___ Exercise inputs

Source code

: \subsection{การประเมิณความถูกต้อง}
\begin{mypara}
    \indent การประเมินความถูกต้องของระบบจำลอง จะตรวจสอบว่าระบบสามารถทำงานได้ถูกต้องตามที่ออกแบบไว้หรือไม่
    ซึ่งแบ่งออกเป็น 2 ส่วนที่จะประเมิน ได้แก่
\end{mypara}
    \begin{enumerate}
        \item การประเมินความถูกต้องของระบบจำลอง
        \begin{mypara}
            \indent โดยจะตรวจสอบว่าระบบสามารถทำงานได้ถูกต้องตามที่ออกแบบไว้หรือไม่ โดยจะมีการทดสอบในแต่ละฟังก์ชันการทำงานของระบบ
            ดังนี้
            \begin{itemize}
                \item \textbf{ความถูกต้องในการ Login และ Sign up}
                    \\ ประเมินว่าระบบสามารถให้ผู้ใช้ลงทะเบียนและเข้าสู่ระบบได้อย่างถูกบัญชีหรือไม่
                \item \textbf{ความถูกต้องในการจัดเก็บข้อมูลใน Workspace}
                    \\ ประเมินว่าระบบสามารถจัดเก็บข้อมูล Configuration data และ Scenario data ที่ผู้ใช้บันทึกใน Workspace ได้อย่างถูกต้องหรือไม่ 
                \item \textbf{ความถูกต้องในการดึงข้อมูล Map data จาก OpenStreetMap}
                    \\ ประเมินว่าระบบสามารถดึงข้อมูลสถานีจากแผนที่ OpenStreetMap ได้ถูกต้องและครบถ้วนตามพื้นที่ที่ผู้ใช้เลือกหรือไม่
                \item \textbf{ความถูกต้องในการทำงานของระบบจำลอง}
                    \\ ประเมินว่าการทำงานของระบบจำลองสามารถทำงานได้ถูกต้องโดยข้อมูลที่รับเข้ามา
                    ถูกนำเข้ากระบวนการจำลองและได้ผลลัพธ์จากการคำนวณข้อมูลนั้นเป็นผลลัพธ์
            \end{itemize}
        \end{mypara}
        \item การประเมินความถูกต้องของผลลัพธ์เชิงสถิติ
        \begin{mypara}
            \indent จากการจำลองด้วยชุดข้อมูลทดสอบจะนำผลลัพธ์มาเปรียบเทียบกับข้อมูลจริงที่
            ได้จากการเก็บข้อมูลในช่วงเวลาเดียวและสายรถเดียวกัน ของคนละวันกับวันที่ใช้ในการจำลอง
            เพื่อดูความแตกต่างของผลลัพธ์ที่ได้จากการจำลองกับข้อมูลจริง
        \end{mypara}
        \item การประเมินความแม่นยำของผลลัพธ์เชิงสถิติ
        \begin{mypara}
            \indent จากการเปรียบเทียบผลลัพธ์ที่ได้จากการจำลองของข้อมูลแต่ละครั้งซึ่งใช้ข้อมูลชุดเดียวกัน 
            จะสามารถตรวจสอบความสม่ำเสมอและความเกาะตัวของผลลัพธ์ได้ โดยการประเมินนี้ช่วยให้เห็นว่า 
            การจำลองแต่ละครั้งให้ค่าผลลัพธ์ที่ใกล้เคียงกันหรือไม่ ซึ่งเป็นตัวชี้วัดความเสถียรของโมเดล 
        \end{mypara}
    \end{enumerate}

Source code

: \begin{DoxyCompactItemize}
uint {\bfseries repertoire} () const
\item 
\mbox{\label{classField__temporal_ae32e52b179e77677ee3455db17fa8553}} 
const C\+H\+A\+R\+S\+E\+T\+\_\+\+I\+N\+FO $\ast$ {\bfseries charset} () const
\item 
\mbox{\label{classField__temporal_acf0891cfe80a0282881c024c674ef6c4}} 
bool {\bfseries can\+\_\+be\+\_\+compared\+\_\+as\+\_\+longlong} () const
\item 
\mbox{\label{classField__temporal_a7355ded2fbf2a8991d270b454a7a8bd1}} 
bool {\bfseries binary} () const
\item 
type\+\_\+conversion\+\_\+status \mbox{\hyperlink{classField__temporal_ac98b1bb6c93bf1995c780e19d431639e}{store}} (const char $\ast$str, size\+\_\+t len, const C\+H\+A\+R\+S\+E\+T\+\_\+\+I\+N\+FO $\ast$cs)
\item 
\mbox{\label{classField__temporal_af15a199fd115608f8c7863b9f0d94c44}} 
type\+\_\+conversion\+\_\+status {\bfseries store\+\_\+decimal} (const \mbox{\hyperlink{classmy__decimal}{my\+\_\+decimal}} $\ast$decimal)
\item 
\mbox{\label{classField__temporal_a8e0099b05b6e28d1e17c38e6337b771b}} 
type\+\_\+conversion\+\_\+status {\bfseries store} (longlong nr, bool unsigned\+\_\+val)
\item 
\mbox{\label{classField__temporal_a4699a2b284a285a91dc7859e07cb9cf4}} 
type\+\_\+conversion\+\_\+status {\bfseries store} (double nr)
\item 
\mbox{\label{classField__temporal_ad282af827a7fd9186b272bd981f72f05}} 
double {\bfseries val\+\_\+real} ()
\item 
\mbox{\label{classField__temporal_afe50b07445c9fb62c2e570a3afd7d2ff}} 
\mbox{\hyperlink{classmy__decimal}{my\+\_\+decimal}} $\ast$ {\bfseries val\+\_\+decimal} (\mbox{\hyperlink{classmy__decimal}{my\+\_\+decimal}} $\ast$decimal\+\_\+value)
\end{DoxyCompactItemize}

______

Work item:
When you reach the end of the data above, set it all down again unchanged.

Result of this exercise:
Source code

: \subsection{การประเมิณความถูกต้อง}
\begin{mypara}
    \indent การประเมินความถูกต้องของระบบจำลอง จะตรวจสอบว่าระบบสามารถทำงานได้ถูกต้องตามที่ออกแบบไว้หรือไม่
    ซึ่งแบ่งออกเป็น 2 ส่วนที่จะประเมิน ได้แก่
\end{mypara}
    \begin{enumerate}
        \item การประเมินความถูกต้องของระบบจำลอง
        \begin{mypara}
            \indent โดยจะตรวจสอบว่าระบบสามารถทำงานได้ถูกต้องตามที่ออกแบบไว้หรือไม่ โดยจะมีการทดสอบในแต่ละฟังก์ชันการทำงานของระบบ
            ดังนี้
            \begin{itemize}
                \item \textbf{ความถูกต้องในการ Login และ Sign up}
                    \\ ประเมินว่าระบบสามารถให้ผู้ใช้ลงทะเบียนและเข้าสู่ระบบได้อย่างถูกบัญชีหรือไม่
                \item \textbf{ความถูกต้องในการจัดเก็บข้อมูลใน Workspace}
                    \\ ประเมินว่าระบบสามารถจัดเก็บข้อมูล Configuration data และ Scenario data ที่ผู้ใช้บันทึกใน Workspace ได้อย่างถูกต้องหรือไม่ 
                \item \textbf{ความถูกต้องในการดึงข้อมูล Map data จาก OpenStreetMap}
                    \\ ประเมินว่าระบบสามารถดึงข้อมูลสถานีจากแผนที่ OpenStreetMap ได้ถูกต้องและครบถ้วนตามพื้นที่ที่ผู้ใช้เลือกหรือไม่
                \item \textbf{ความถูกต้องในการทำงานของระบบจำลอง}
                    \\ ประเมินว่าการทำงานของระบบจำลองสามารถทำงานได้ถูกต้องโดยข้อมูลที่รับเข้ามา
                    ถูกนำเข้ากระบวนการจำลองและได้ผลลัพธ์จากการคำนวณข้อมูลนั้นเป็นผลลัพธ์
            \end{itemize}
        \end{mypara}
        \item การประเมินความถูกต้องของผลลัพธ์เชิงสถิติ
        \begin{mypara}
            \indent จากการจำลองด้วยชุดข้อมูลทดสอบจะนำผลลัพธ์มาเปรียบเทียบกับข้อมูลจริงที่
            ได้จากการเก็บข้อมูลในช่วงเวลาเดียวและสายรถเดียวกัน ของคนละวันกับวันที่ใช้ในการจำลอง
            เพื่อดูความแตกต่างของผลลัพธ์ที่ได้จากการจำลองกับข้อมูลจริง
        \end{mypara}
        \item การประเมินความแม่นยำของผลลัพธ์เชิงสถิติ
        \begin{mypara}
            \indent จากการเปรียบเทียบผลลัพธ์ที่ได้จากการจำลองของข้อมูลแต่ละครั้งซึ่งใช้ข้อมูลชุดเดียวกัน 
            จะสามารถตรวจสอบความสม่ำเสมอและความเกาะตัวของผลลัพธ์ได้ โดยการประเมินนี้ช่วยให้เห็นว่า 
            การจำลองแต่ละครั้งให้ค่าผลลัพธ์ที่ใกล้เคียงกันหรือไม่ ซึ่งเป็นตัวชี้วัดความเสถียรของโมเดล 
        \end{mypara}
    \end{enumerate}

Source code

: \begin{DoxyCompactItemize}
uint {\bfseries repertoire} () const
\item 
\mbox{\label{classField__temporal_ae32e52b179e77677ee3455db17fa8553}} 
const C\+H\+A\+R\+S\+E\+T\+\_\+\+I\+N\+FO $\ast$ {\bfseries charset} () const
\item 
\mbox{\label{classField__temporal_acf0891cfe80a0282881c024c674ef6c4}} 
bool {\bfseries can\+\_\+be\+\_\+compared\+\_\+as\+\_\+longlong} () const
\item 
\mbox{\label{classField__temporal_a7355ded2fbf2a8991d270b454a7a8bd1}} 
bool {\bfseries binary} () const
\item 
type\+\_\+conversion\+\_\+status \mbox{\hyperlink{classField__temporal_ac98b1bb6c93bf1995c780e19d431639e}{store}} (const char $\ast$str, size\+\_\+t len, const C\+H\+A\+R\+S\+E\+T\+\_\+\+I\+N\+FO $\ast$cs)
\item 
\mbox{\label{classField__temporal_af15a199fd115608f8c7863b9f0d94c44}} 
type\+\_\+conversion\+\_\+status {\bfseries store\+\_\+decimal} (const \mbox{\hyperlink{classmy__decimal}{my\+\_\+decimal}} $\ast$decimal)
\item 
\mbox{\label{classField__temporal_a8e0099b05b6e28d1e17c38e6337b771b}} 
type\+\_\+conversion\+\_\+status {\bfseries store} (longlong nr, bool unsigned\+\_\+val)
\item 
\mbox{\label{classField__temporal_a4699a2b284a285a91dc7859e07cb9cf4}} 
type\+\_\+conversion\+\_\+status {\bfseries store} (double nr)
\item 
\mbox{\label{classField__temporal_ad282af827a7fd9186b272bd981f72f05}} 
double {\bfseries val\+\_\+real} ()
\item 
\mbox{\label{classField__temporal_afe50b07445c9fb62c2e570a3afd7d2ff}} 
\mbox{\hyperlink{classmy__decimal}{my\+\_\+decimal}} $\ast$ {\bfseries val\+\_\+decimal} (\mbox{\hyperlink{classmy__decimal}{my\+\_\+decimal}} $\ast$decimal\+\_\+value)
\end{DoxyCompactItemize}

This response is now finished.